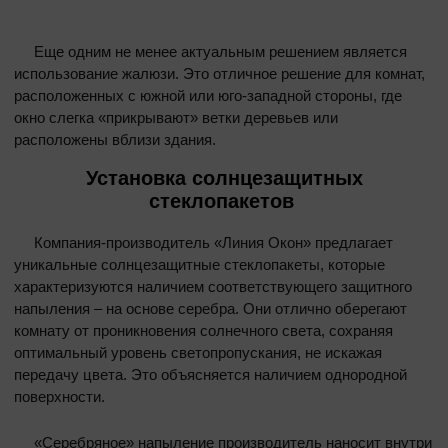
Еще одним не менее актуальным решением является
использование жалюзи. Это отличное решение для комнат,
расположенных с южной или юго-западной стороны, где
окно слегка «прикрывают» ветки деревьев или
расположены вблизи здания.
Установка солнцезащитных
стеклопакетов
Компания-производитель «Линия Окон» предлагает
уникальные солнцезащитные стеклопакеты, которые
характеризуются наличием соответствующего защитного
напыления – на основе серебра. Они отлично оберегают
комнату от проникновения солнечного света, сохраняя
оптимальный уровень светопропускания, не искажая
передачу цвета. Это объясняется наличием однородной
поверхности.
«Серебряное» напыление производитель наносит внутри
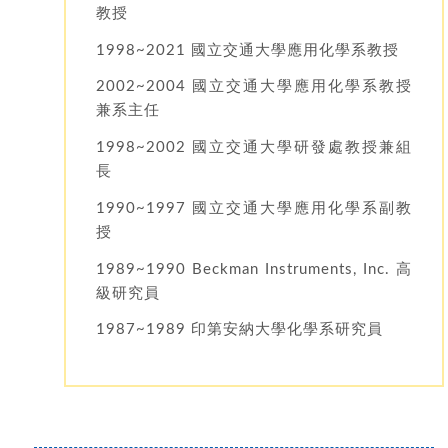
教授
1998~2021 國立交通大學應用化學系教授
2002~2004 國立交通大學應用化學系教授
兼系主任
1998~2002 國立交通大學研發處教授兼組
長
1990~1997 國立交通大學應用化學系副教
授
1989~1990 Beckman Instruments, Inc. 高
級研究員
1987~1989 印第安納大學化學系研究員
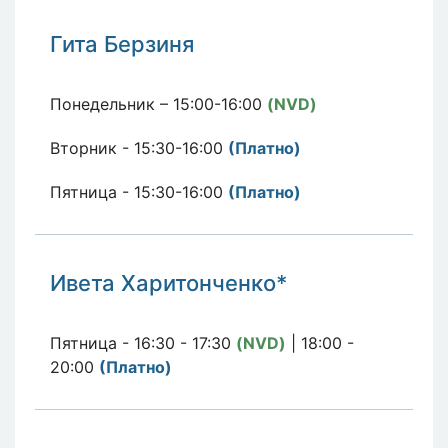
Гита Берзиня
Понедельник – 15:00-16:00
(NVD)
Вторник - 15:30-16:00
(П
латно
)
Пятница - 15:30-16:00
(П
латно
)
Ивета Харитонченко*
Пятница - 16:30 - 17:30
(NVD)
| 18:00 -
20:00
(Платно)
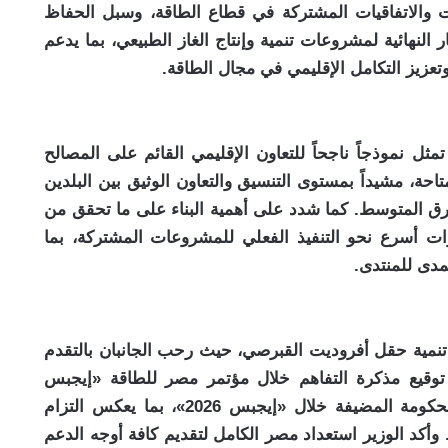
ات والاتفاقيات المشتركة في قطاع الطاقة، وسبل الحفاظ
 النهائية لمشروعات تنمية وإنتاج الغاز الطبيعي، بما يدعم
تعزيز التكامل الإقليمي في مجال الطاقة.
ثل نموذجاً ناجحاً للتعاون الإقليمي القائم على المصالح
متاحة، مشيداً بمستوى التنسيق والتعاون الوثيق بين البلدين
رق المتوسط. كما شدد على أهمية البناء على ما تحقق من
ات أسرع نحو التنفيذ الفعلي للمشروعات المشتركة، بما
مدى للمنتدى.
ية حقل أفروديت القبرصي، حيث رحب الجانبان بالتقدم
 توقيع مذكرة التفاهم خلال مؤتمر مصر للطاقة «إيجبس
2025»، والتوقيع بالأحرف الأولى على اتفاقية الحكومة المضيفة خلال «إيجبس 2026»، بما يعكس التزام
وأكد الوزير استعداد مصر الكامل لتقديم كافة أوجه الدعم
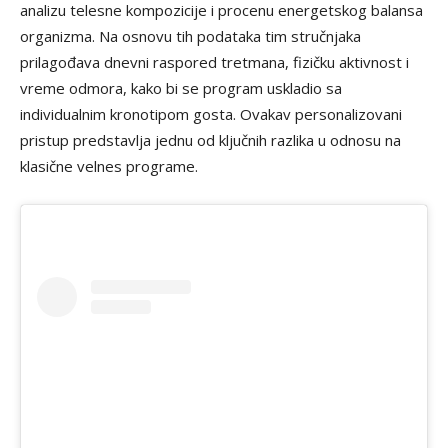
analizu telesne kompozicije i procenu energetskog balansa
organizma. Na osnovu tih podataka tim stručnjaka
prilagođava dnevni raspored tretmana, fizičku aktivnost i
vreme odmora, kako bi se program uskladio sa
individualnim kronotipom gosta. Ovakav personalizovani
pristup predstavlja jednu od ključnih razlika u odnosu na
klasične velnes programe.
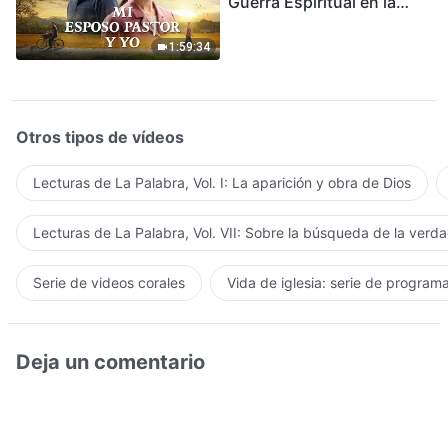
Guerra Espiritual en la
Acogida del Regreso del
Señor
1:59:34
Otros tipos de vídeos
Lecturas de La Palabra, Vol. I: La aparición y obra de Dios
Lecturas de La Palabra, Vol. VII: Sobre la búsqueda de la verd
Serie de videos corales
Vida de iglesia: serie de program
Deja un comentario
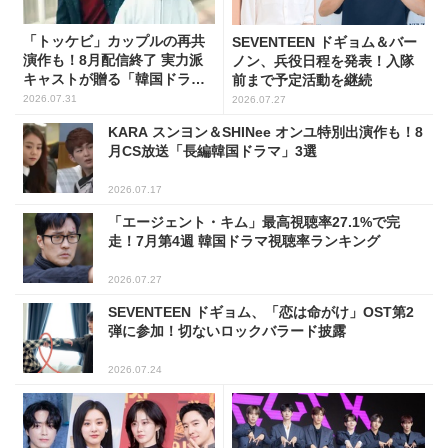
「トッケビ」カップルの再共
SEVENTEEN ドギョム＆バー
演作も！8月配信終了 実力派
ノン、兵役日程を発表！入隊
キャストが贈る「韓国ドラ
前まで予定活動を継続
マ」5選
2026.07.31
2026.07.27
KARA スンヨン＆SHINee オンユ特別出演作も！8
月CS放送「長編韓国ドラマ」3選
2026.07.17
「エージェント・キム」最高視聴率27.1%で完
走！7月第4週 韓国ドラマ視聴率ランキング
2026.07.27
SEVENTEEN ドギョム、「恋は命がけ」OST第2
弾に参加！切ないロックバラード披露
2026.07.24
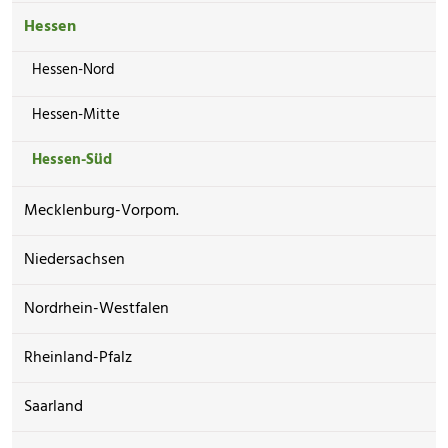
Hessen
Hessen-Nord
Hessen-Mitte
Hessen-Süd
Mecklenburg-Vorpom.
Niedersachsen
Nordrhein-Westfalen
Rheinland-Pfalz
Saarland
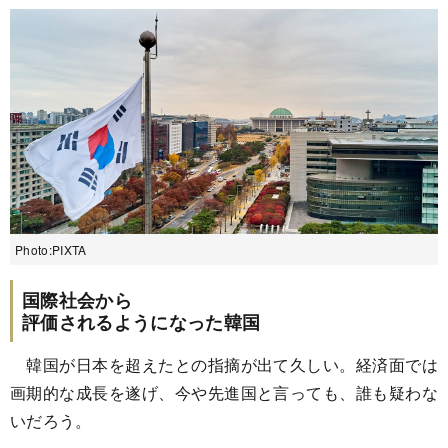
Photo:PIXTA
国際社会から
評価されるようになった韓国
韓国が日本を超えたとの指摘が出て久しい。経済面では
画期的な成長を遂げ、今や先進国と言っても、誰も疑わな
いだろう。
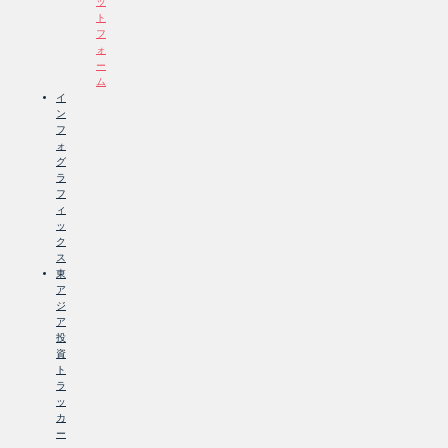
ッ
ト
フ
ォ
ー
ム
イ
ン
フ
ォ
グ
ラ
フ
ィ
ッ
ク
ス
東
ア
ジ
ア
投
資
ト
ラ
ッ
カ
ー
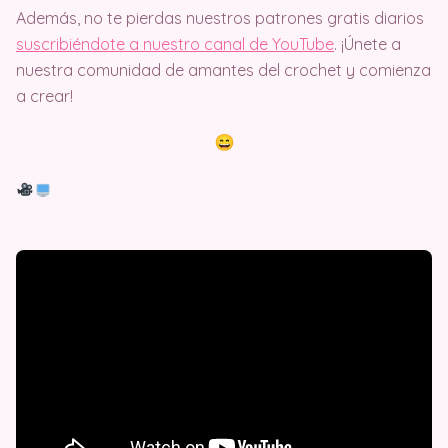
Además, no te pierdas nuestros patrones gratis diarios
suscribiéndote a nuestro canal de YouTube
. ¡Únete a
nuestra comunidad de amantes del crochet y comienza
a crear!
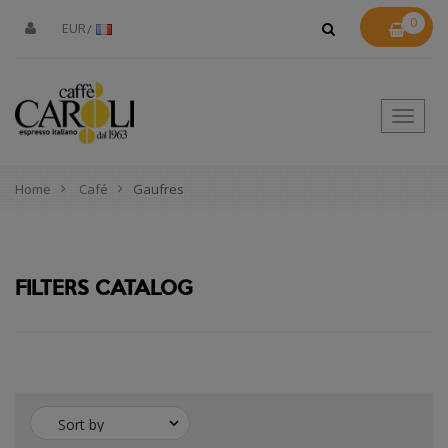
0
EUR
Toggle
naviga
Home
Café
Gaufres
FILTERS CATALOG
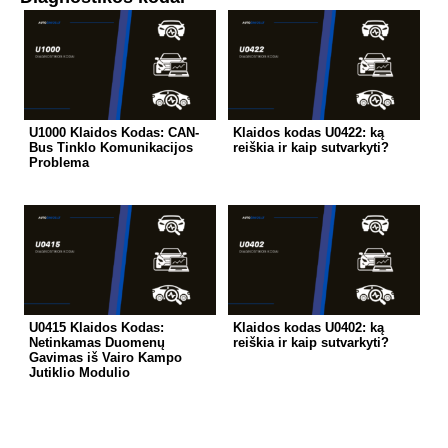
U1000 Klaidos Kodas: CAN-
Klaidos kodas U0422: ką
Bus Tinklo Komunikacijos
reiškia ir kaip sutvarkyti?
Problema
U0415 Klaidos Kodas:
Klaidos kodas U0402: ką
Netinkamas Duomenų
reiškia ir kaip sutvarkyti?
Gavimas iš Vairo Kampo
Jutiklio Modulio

● ● ● ●

* **Task item**: Give again, word for word, the lines above from the first one through the one containing "стеклопакетов"; no pictures.

* **Finished exercise**:
Еще одним не менее актуальным решением является
использование жалюзи. Это отличное решение для комнат,
расположенных с южной или юго-западной стороны, где
окно слегка «прикрывают» ветки деревьев или
расположены вблизи здания.
Установка солнцезащитных
стеклопакетов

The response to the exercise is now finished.